**What this task involves**
Please return only the lines from the one holding "thumb ip: (66, 92)" through the one holding "thumb mcp: (177, 110)", exactly as they appear in the records below, both ends included.

**Dataset records**
+ + + +
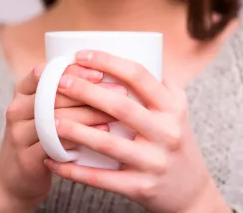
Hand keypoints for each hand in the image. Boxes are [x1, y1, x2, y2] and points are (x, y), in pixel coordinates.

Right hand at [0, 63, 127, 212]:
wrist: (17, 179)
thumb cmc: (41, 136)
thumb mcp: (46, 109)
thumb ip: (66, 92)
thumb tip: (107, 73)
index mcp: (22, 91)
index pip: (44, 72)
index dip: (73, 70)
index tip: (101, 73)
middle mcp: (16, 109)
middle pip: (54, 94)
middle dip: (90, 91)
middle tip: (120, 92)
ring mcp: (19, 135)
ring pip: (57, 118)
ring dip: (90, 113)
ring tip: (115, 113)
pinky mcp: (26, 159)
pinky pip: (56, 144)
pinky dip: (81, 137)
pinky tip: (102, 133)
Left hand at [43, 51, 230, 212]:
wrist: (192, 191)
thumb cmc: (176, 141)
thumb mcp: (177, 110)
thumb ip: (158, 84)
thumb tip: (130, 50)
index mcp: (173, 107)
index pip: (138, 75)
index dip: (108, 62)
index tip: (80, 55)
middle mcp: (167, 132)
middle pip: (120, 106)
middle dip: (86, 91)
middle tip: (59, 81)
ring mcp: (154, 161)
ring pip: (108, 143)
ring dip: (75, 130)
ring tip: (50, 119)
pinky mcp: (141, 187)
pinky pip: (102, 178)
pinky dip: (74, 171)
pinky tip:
+ + + +
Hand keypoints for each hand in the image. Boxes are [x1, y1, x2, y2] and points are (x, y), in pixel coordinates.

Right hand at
+ + + +
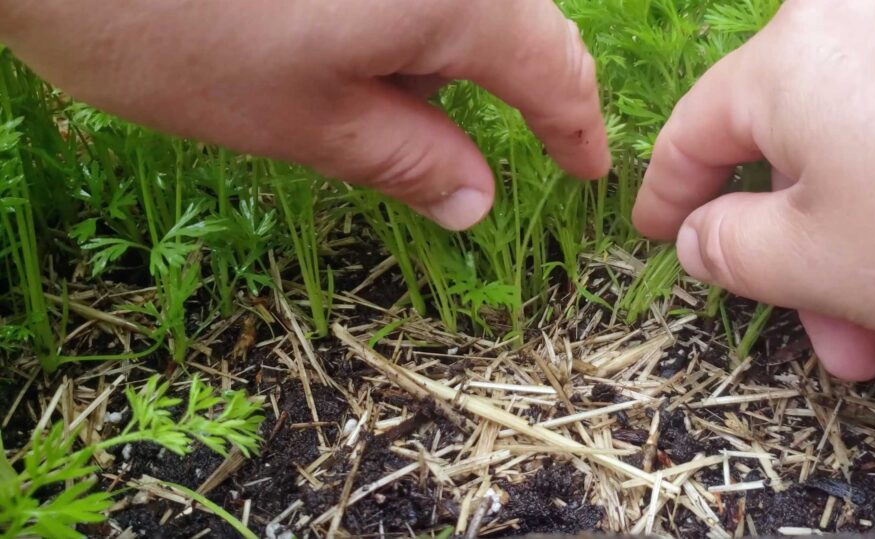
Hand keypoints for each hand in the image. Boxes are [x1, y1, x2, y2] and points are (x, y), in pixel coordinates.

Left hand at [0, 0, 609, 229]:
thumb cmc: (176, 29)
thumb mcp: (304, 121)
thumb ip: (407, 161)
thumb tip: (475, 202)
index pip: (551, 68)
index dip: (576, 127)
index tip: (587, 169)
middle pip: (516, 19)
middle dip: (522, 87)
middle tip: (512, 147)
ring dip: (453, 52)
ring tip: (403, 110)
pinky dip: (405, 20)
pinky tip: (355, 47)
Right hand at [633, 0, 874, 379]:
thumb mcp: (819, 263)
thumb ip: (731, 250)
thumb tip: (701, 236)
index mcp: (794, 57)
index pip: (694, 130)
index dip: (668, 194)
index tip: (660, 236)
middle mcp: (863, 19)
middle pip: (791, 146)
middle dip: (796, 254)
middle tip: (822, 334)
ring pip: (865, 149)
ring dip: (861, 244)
+ + + +
**Answer box**
thumb ip: (66, 92)
thumb tip: (107, 73)
index mcp: (22, 91)
index pip: (44, 72)
index dip: (73, 70)
index tip: (101, 73)
middle mcp: (16, 109)
middle pip: (54, 94)
middle dip: (90, 91)
middle tip: (120, 92)
ring mcp: (19, 135)
ring pip: (57, 118)
ring dip: (90, 113)
ring tip: (115, 113)
pinky mcp: (26, 159)
pinky pip: (56, 144)
pinky dip: (81, 137)
pinky tip: (102, 133)
Left hand at [43, 51, 230, 212]:
wrist: (192, 191)
thumb cmc: (176, 141)
thumb mcp: (177, 110)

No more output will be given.